A “putai-karigar (paint-labourer)”, Mr Vilas is a native of Madhubani, the district in a Bihar region famous for its artistic traditions where locals are known to paint their house walls with beautiful illustrati­ons. Indeed, it’s rare to come across any self-respecting artsy Delhi drawing room without at least one framed Madhubani.

Mr Vilas himself has seen such works “not in my own village but in the houses in other villages.” His home in Madhubani is bare of any such drawing, he reveals. “We had other things to take care of. Father died when I was a child. We had no land. Mother raised us with great difficulty.”

In his early 40s, Mr Niwas arrived in Delhi about 16 years ago. He could not find any regular job but did pick up “putai” from acquaintan­ces and eventually took up this profession. “Each day I go in search of kaam (work),” he says.
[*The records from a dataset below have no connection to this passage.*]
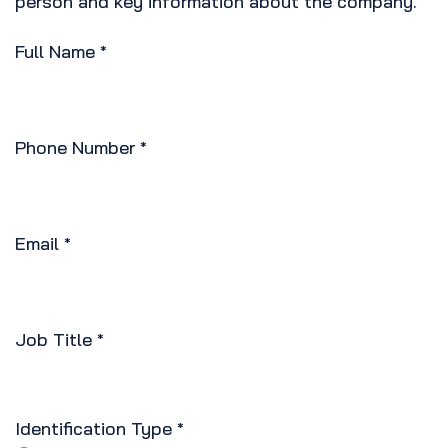
person and key information about the company.
Full Name
*
Phone Number
*
Email
*
Job Title
*
Identification Type
*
Today, he heard of a possible assignment in Sikandarpu­r but

“the factory people told me that there was nothing for the moment.”

It’s afternoon and he hasn’t earned anything so far.

“In Madhubani,” says Mr Niwas, “sometimes people draw ped-paudhe (trees and plants) on walls.” He has never attempted it. “My job is to paint and get money,” he mutters, explaining that his wife and kids in the village depend on him for survival. Now he gets up and pedals away his bicycle towards Sector 14 market “to look for work.”